» Supplied passage
In its current form, the system only allows for downtime for over-utilization to be taken while at a hospital following the completed transport of a patient. This gives the crew time to catch up on patient reports, eat food without interruption, and/or take some time to rest before returning in service. The obvious limitations to this are when a unit is eligible for downtime in the early morning hours, when the options for food at the hospital are typically limited or non-existent, and sleep is the highest priority.

Future plans for the fatigue monitoring system include dynamic downtime availability changing based on the time of day, and utilization of the downtime while at station to give the crews time to sleep. 

System Demand Monitoring

The United States Census Bureau lists Montgomery County, Texas, as one of the fastest growing counties in the country, and the call volume trends for EMS reflect this growth. MCHD EMS command staff and the field crew-driven deployment committee meet quarterly to review call volume and response trends and make decisions on where to place new units, and what shift hours would make the biggest impact on the system. 

With the addition of the fatigue monitoring system, the deployment committee could now see utilization of units and determine which were at the biggest risk of errors due to continuous high overnight demand. The deployment committee and EMS command staff established a goal of at least 6.5 hours of rest for a particular unit, averaged monthly. When a unit failed to meet this target, the BAU investigates the specifics of their responses during that time period, and the deployment committee makes a determination if an additional unit is necessary.

Figure 3: Aggregated quarterly report utilizing Live Fatigue Monitor dashboard data

Fatigue Guidelines

After the fatigue monitoring system was developed and live for EMS command staff and the dispatch center to review, guidelines had to be developed for procedures to follow for over-utilization alerts generated by the new fatigue monitoring system, as well as empowering the crews to know they have options when they don’t feel safe, and what to look for in their partners. The process for developing and implementing the new guidelines was a coordinated effort between EMS command staff and vetted by a number of field employees. The MCHD guidelines are included at the end of this article. (Click here to jump to the guidelines.)

The WCEMS Approach: Training, Assessing and Scoring

Leadership at WCEMS wanted to look at ways to assess and manage fatigue so that our caregivers are safe while providing care and going home. Just like MCHD EMS, we’re committed to raising awareness of fatigue, helping our caregivers know how to measure their own fatigue levels, and providing them with skills and strategies to manage fatigue.

Unfortunately, until recently there wasn’t much information on fatigue and EMS. Most fatigue information was related to other industries. Although this is helpful, EMS is somewhat unique in that many organizations have 24-hour shifts, but it’s not realistic to expect caregivers to be up and working for 24 hours. As leaders in EMS we need to plan for our caregivers to have downtime to rest and sleep.

Source data:
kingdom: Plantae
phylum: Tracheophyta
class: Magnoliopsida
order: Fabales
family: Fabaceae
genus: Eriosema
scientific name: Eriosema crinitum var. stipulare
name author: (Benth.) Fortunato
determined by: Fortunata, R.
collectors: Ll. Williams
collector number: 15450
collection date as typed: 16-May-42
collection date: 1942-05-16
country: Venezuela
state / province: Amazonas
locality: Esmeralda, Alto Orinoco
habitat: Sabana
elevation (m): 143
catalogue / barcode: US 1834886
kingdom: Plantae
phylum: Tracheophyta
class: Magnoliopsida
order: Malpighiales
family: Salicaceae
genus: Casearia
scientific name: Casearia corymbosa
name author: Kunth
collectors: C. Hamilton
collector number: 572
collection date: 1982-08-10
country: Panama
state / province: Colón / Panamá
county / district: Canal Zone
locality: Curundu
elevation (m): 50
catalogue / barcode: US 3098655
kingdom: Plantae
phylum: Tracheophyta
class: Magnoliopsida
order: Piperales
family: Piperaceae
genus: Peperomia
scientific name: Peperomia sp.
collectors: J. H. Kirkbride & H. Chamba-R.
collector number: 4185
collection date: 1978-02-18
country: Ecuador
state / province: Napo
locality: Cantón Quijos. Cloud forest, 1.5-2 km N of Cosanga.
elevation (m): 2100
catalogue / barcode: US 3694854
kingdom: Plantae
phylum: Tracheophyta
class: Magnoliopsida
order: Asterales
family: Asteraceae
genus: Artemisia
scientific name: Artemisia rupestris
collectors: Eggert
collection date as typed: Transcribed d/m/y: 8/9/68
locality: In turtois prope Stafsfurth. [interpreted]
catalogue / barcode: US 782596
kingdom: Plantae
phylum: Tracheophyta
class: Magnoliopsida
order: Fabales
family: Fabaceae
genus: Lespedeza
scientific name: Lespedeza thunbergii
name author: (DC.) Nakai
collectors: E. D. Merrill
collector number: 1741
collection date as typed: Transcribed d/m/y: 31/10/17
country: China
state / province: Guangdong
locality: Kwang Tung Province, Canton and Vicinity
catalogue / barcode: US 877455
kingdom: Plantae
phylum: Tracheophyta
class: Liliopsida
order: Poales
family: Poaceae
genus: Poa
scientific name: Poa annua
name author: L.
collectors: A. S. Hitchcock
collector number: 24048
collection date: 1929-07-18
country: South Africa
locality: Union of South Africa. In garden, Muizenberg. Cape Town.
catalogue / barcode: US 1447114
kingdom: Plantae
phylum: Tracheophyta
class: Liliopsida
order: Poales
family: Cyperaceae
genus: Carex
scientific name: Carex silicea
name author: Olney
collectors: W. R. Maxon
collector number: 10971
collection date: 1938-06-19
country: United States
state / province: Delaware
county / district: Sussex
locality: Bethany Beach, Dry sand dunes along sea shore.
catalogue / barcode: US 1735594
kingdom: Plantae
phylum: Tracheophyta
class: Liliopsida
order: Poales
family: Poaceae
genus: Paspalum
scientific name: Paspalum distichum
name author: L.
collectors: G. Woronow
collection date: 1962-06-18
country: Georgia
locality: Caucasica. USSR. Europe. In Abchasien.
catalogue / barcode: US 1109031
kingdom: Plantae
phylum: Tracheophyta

» Using the information
A – In the passage on EMS crew fatigue, quote the text from "The United States" up to and including "on the system.".
B – Render this sentence from the passage on EMS crew fatigue in Spanish: "The deployment committee and EMS command staff established a goal of at least 6.5 hours of rest for a particular unit, averaged monthly."

» Answers to the tasks
A –
The United States Census Bureau lists Montgomery County, Texas, as one of the fastest growing counties in the country, and the call volume trends for EMS reflect this growth. MCHD EMS command staff and the field crew-driven deployment committee meet quarterly to review call volume and response trends and make decisions on where to place new units, and what shift hours would make the biggest impact on the system.

B – El comité de despliegue y el personal de mando de EMS establecieron una meta de al menos 6,5 horas de descanso para una unidad determinada, promediadas mensualmente.